Temple at Pashupatinath in Nepal - 1853

Drawing of a Hindu temple at Pashupatinath in Nepal, by Henry Ambrose Oldfield (1822-1871), dated April 1853. The image is inscribed on the back in ink: 'Pushupatinath, Nepal April. 1853'; and in pencil; 'Mt Yhassa in distance.'

Dr Oldfield was Residency Surgeon at Kathmandu from 1850-1863. After his death his family published his two volume 'Sketches from Nipal, Historical and Descriptive...' (1880), which described life in the court of the Maharajah Jung Bahadur and also contained descriptions of Buddhist architecture, together with illustrations from Oldfield's own drawings. Referring to this image, he wrote: "The Baghmatti river, by having to flow through the narrow gorges at Gaokarran and Pashpatti, has its attendant valley divided into three distinct and different portions. It flows through a first distinctly defined valley between Baghdwar, where it leaves the Sheopuri Mountain, and the pass of Gaokarran.

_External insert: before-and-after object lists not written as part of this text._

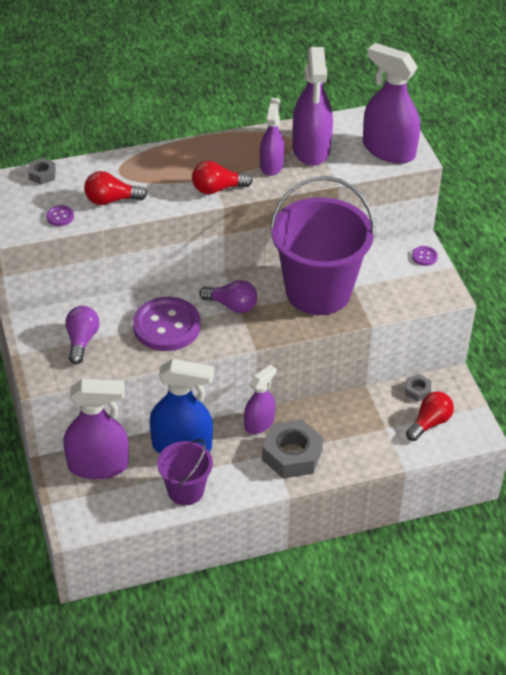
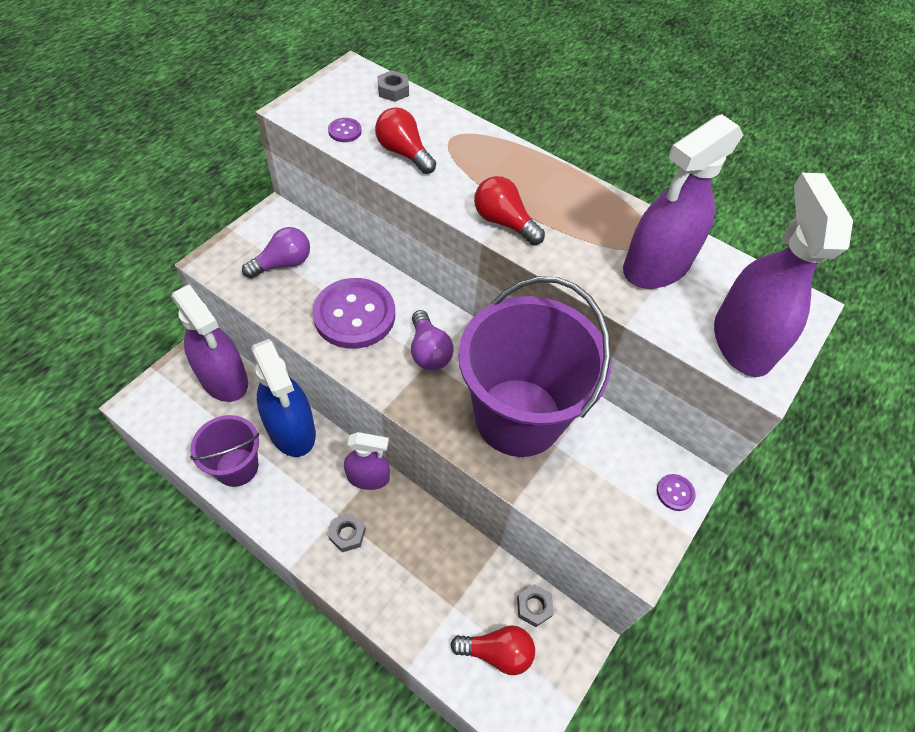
camera: 50 degrees right, 10 degrees up
purple spray bottle [260,98,285,176] -> none
grey nut [262,419,323,478] -> grey nut [328,513,366,552], size x0.48

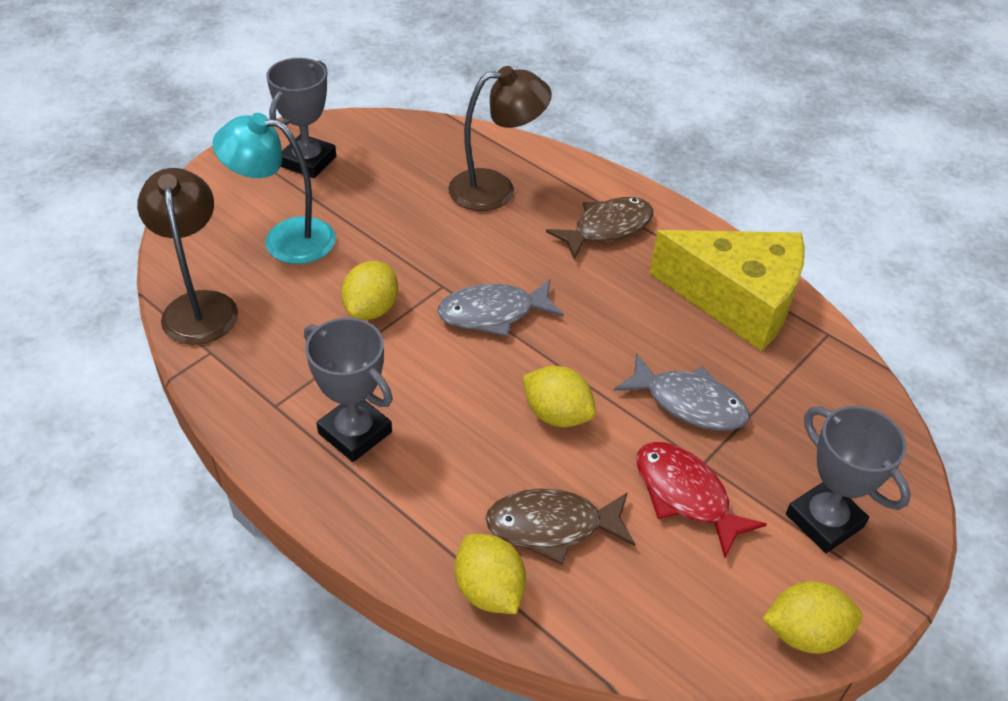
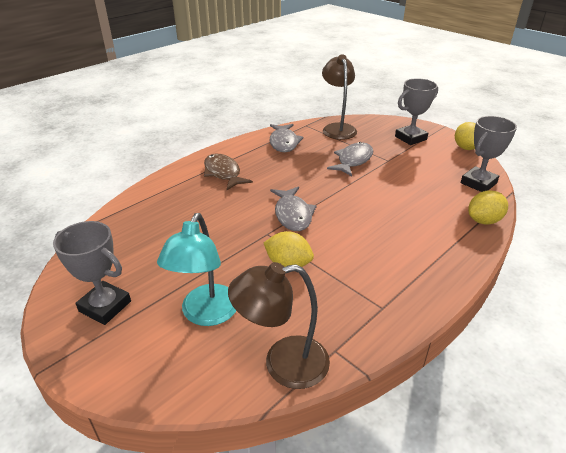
camera: 85 degrees left, 10 degrees down
grey trophy [304,318,393,462] -> grey trophy moved to [461,116,517,192]
brown lamp [448,66,552,211] -> brown lamp moved to [322,54,357,140]
brown fish [485,488,635,564] -> none
yellow lemon [523,366,596,427] -> none
red fish [636,442,767,558] -> none
yellow cheese [649,230,805,351] -> grey fish [270,124,304,152]

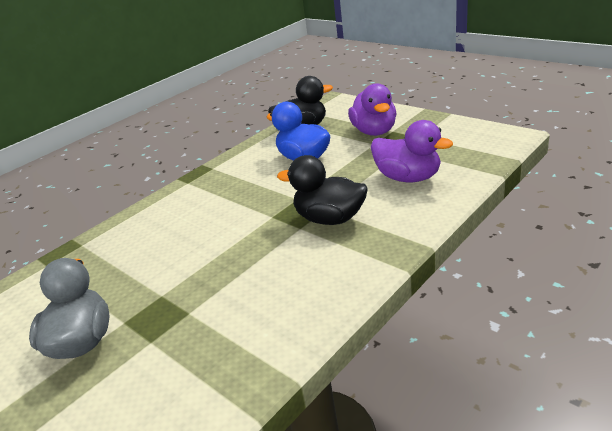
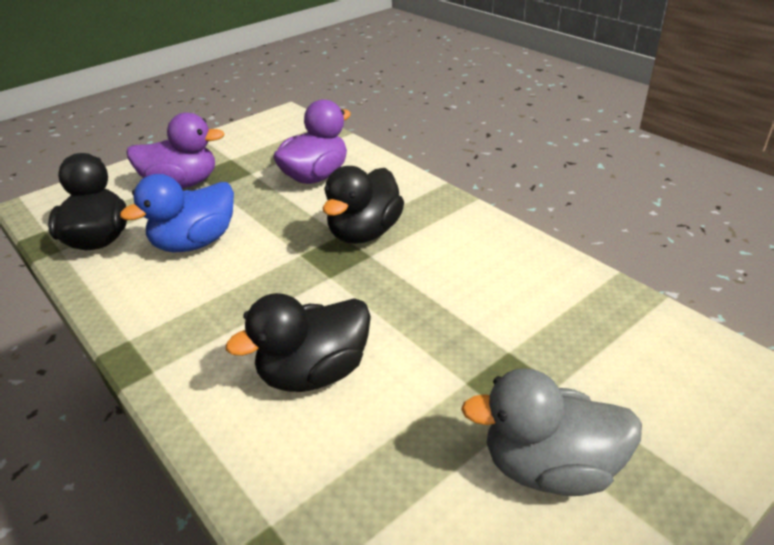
camera: 85 degrees left, 5 degrees up
none -> black duck [226,293,371,392]

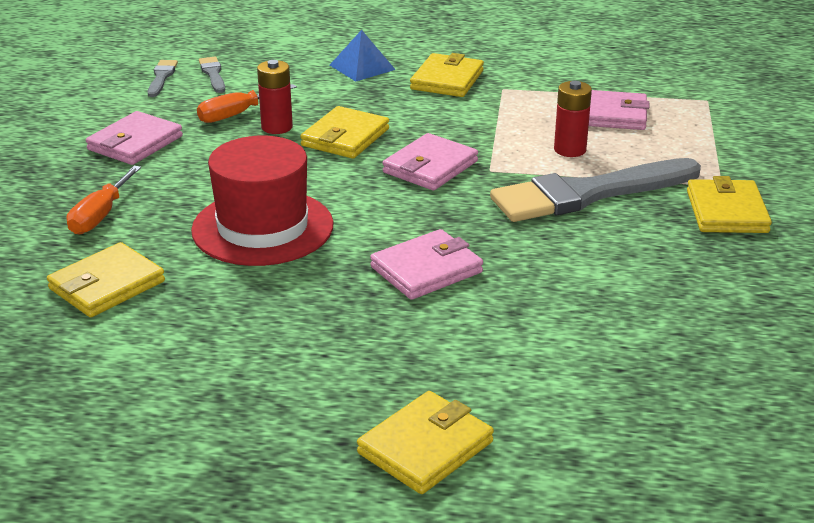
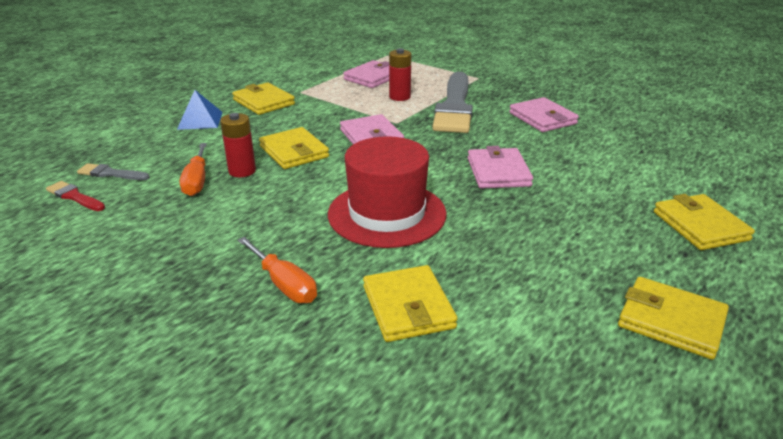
camera: 60 degrees left, 0 degrees up
pink wallet [86,111,183,165] -> pink wallet moved to [509,97,579,132]
grey brush [148,60,178,97] -> red brush [46,181,105,211]
yellow wallet [687,176,772,233] -> yellow wallet moved to [618,277,729,360]

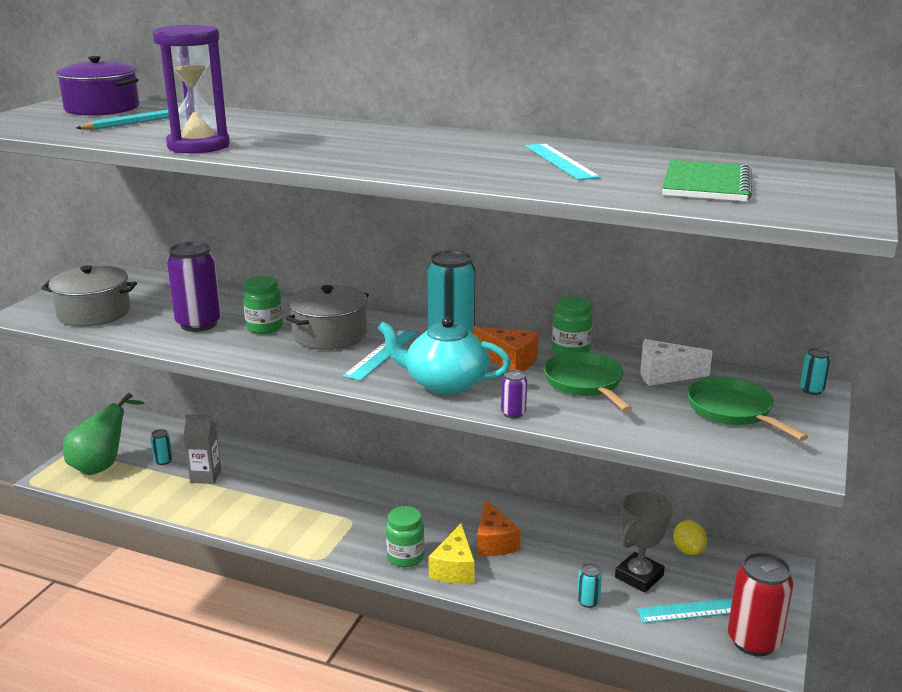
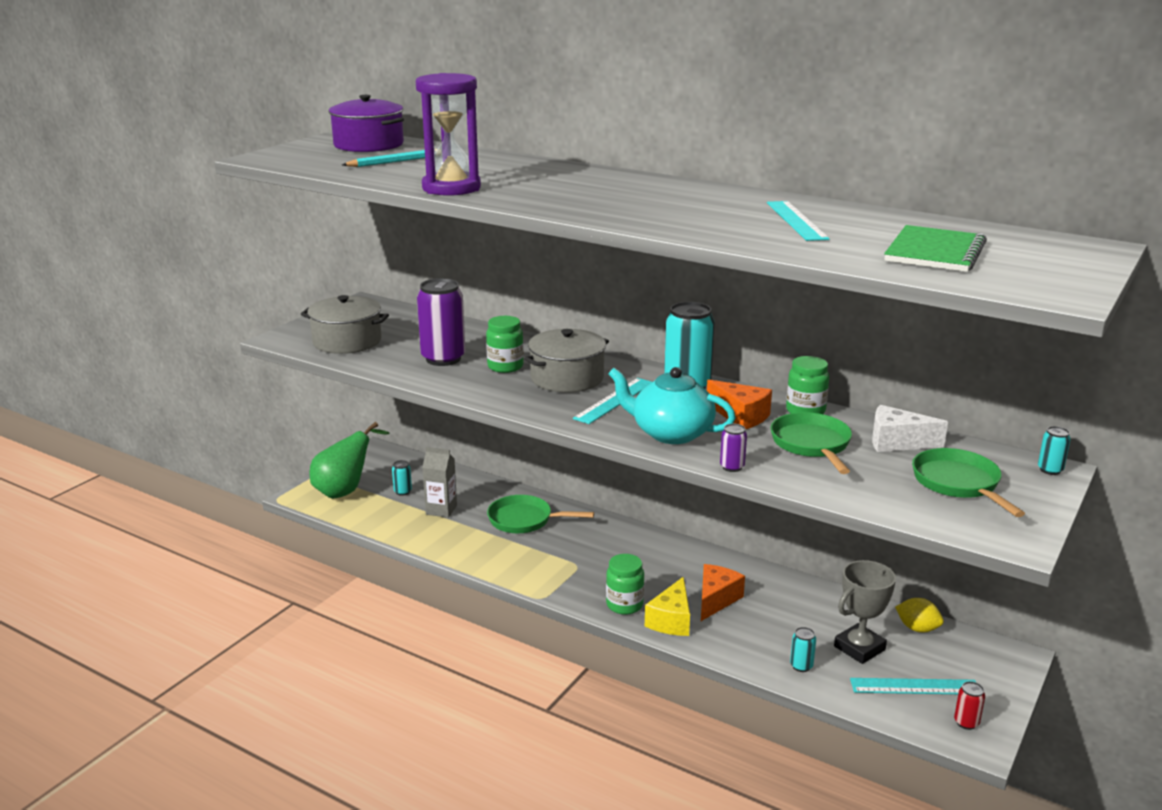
camera: 10 degrees right, 0 degrees up
orange cheese [477,499,521,556] -> orange cheese turned 150 degrees counterclockwise [701,564,745,621]
yellow lemon [673,520,707,555] -> yellow lemon turned 60 degrees counterclockwise [895,598,944,633]
red can [728,552,793,656] -> red can [954,681,985,730], size x0.46
none -> green pan [487,495,594,533]

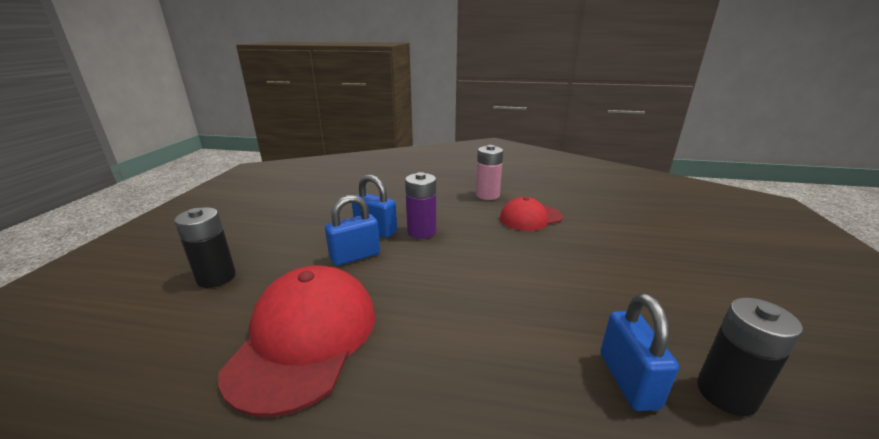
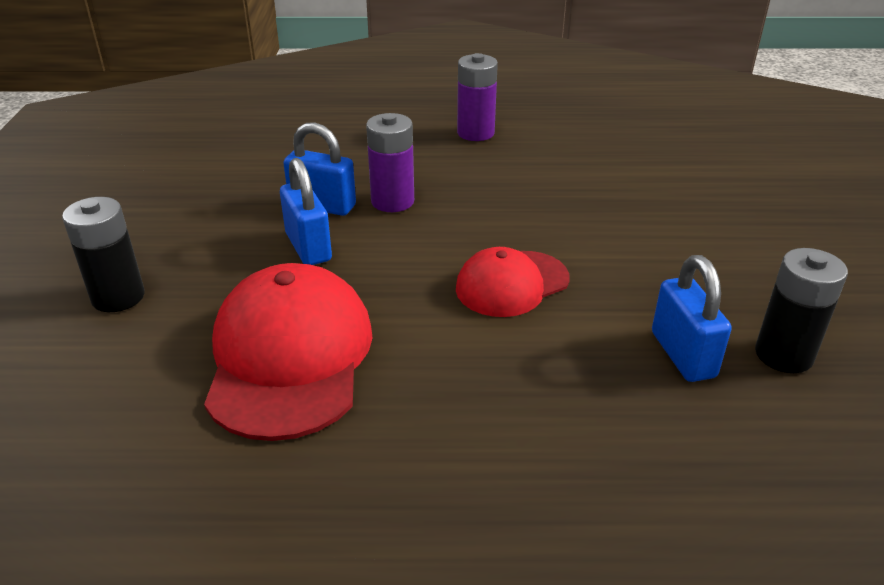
camera: 10 degrees left, 10 degrees up
blue padlock [325,195,380,266] -> blue padlock turned 75 degrees counterclockwise [280,158,332,265]
pink battery [476,145,503,200] -> purple battery [457,53,498,141]
red cap [500,197,563,231] -> red cap moved to [456,247,570,317]

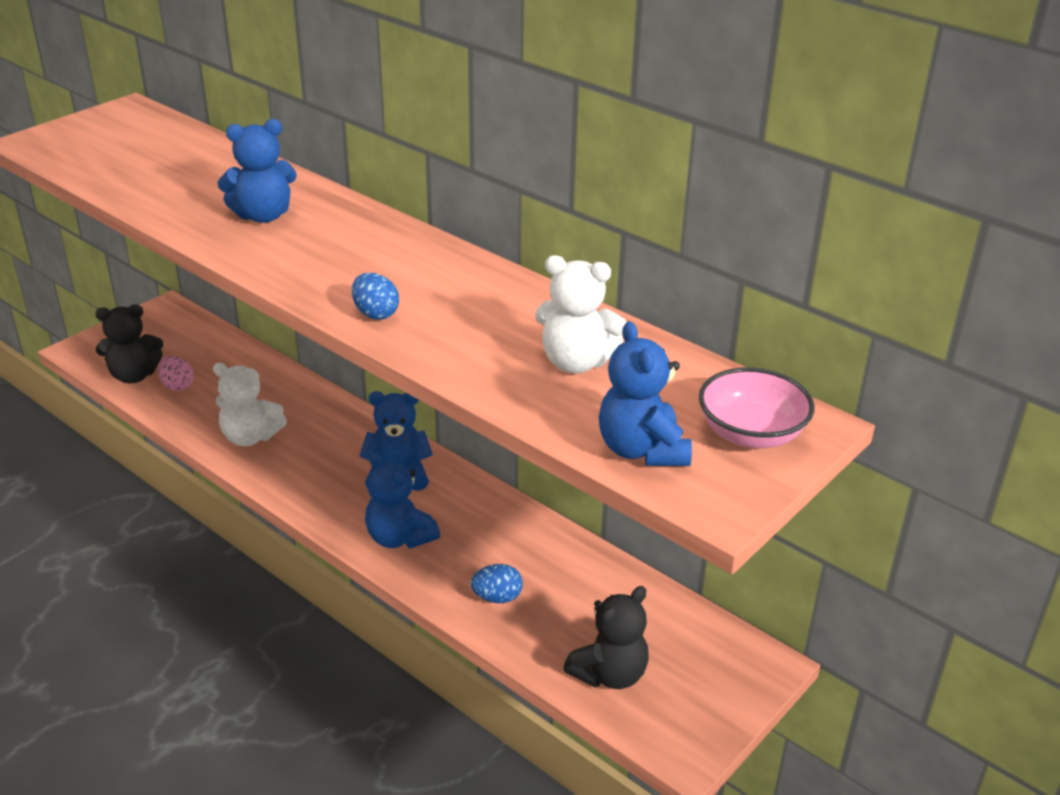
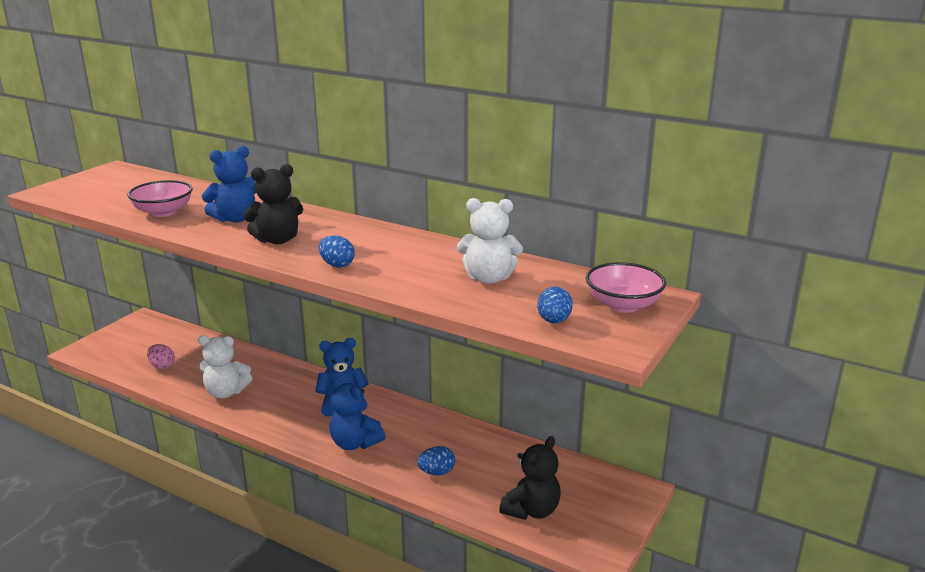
camera: 10 degrees left, 10 degrees down
black teddy bear [95,304,163,383] -> black teddy bear moved to [243,164,303,244]
blue teddy bear [599,321,692,466] -> blue egg [537,287,573,323]
none -> pink bowl [127,180,193,217]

It flows through a second equally distinct valley in its course from Gaokarran to Pashpatti. Here it has the woods of Gaokarran and Pashpatti on its left and the high land on which are the temples of "Baddhnath" and "Dandeo" on its right bank. After emerging from the wood of Pashpatti, it flows through a third extensive and very circuitous plain before it finally leaves the Valley of Nipal."